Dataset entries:
== Segment start ==
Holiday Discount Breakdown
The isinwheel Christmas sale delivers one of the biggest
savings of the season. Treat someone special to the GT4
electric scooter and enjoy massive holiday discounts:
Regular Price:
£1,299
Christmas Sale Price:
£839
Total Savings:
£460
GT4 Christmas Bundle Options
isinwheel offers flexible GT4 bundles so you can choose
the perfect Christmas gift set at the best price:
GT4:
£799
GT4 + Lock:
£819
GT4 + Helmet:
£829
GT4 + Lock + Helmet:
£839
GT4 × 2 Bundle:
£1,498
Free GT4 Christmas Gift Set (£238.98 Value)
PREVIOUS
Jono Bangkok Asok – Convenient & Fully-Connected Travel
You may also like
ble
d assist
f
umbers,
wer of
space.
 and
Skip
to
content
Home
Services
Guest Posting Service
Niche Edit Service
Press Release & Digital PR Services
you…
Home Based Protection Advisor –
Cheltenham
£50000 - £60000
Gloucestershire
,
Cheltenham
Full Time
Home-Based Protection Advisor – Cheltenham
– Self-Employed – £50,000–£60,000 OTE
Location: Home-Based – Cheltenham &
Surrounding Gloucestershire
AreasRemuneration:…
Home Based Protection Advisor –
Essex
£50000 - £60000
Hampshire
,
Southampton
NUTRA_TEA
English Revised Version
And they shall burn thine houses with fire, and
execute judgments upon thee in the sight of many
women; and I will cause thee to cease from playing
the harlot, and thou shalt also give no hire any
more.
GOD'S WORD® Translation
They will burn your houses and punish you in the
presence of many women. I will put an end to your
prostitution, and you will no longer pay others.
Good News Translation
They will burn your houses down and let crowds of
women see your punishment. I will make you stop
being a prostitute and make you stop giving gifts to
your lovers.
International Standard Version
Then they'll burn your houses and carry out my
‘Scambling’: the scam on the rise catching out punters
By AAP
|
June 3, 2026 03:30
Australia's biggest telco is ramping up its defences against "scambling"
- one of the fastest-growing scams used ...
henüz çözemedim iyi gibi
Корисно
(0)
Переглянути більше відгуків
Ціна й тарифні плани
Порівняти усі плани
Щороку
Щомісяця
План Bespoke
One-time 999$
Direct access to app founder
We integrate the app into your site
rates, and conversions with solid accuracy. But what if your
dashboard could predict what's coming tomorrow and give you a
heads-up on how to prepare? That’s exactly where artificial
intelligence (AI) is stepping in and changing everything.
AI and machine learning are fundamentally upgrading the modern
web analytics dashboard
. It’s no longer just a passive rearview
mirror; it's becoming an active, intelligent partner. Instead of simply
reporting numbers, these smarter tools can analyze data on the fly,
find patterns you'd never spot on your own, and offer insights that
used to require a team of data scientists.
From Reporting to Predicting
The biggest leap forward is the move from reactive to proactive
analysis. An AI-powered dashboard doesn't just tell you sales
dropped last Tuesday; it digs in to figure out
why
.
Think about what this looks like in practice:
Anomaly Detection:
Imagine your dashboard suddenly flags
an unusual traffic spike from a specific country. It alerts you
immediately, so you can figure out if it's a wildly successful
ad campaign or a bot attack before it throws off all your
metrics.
== Segment end ==
TO-DO ITEM: Nothing in the records above may differ in your copy; retype them in full.

TASK ANSWER:
Holiday Discount Breakdown
The isinwheel Christmas sale delivers one of the biggest
savings of the season. Treat someone special to the GT4
electric scooter and enjoy massive holiday discounts:
Regular Price:
£1,299
Christmas Sale Price:
£839
Total Savings:
£460
GT4 Christmas Bundle Options
isinwheel offers flexible GT4 bundles so you can choose
the perfect Christmas gift set at the best price:
GT4:
£799
GT4 + Lock:
£819
GT4 + Helmet:
£829
GT4 + Lock + Helmet:
£839
GT4 × 2 Bundle:
£1,498
Free GT4 Christmas Gift Set (£238.98 Value)
PREVIOUS
Jono Bangkok Asok – Convenient & Fully-Connected Travel
You may also like
ble
d assist
f
umbers,
wer of
space.
 and
Skip
to
content
Home
Services
Guest Posting Service
Niche Edit Service
Press Release & Digital PR Services
you…
Home Based Protection Advisor –
Cheltenham
£50000 - £60000
Gloucestershire
,
Cheltenham
Full Time
Home-Based Protection Advisor – Cheltenham
– Self-Employed – £50,000–£60,000 OTE
Location: Home-Based – Cheltenham &
Surrounding Gloucestershire
AreasRemuneration:…
Home Based Protection Advisor –
Essex
£50000 - £60000
Hampshire
,
Southampton
NUTRA_TEA
English Revised Version
And they shall burn thine houses with fire, and
execute judgments upon thee in the sight of many
women; and I will cause thee to cease from playing
the harlot, and thou shalt also give no hire any
more.
GOD'S WORD® Translation
They will burn your houses and punish you in the
presence of many women. I will put an end to your
prostitution, and you will no longer pay others.
Good News Translation
They will burn your houses down and let crowds of
women see your punishment. I will make you stop
being a prostitute and make you stop giving gifts to
your lovers.
International Standard Version
Then they'll burn your houses and carry out my
‘Scambling’: the scam on the rise catching out punters
By AAP
|
June 3, 2026 03:30
Australia's biggest telco is ramping up its defences against "scambling"
- one of the fastest-growing scams used ...
henüz çözemedim iyi gibi
Корисно
(0)
Переглянути більше відгуків
Ціна й тарифні плани
Порівняти усі плани
Щороку
Щомісяця
План Bespoke
One-time 999$
Direct access to app founder
We integrate the app into your site
rates, and conversions with solid accuracy. But what if your
dashboard could predict what's coming tomorrow and give you a
heads-up on how to prepare? That’s exactly where artificial
intelligence (AI) is stepping in and changing everything.
AI and machine learning are fundamentally upgrading the modern
web analytics dashboard
. It’s no longer just a passive rearview
mirror; it's becoming an active, intelligent partner. Instead of simply
reporting numbers, these smarter tools can analyze data on the fly,
find patterns you'd never spot on your own, and offer insights that
used to require a team of data scientists.
From Reporting to Predicting
The biggest leap forward is the move from reactive to proactive
analysis. An AI-powered dashboard doesn't just tell you sales
dropped last Tuesday; it digs in to figure out
why
.
Think about what this looks like in practice:
Anomaly Detection:
Imagine your dashboard suddenly flags
an unusual traffic spike from a specific country. It alerts you
immediately, so you can figure out if it's a wildly successful
ad campaign or a bot attack before it throws off all your
metrics.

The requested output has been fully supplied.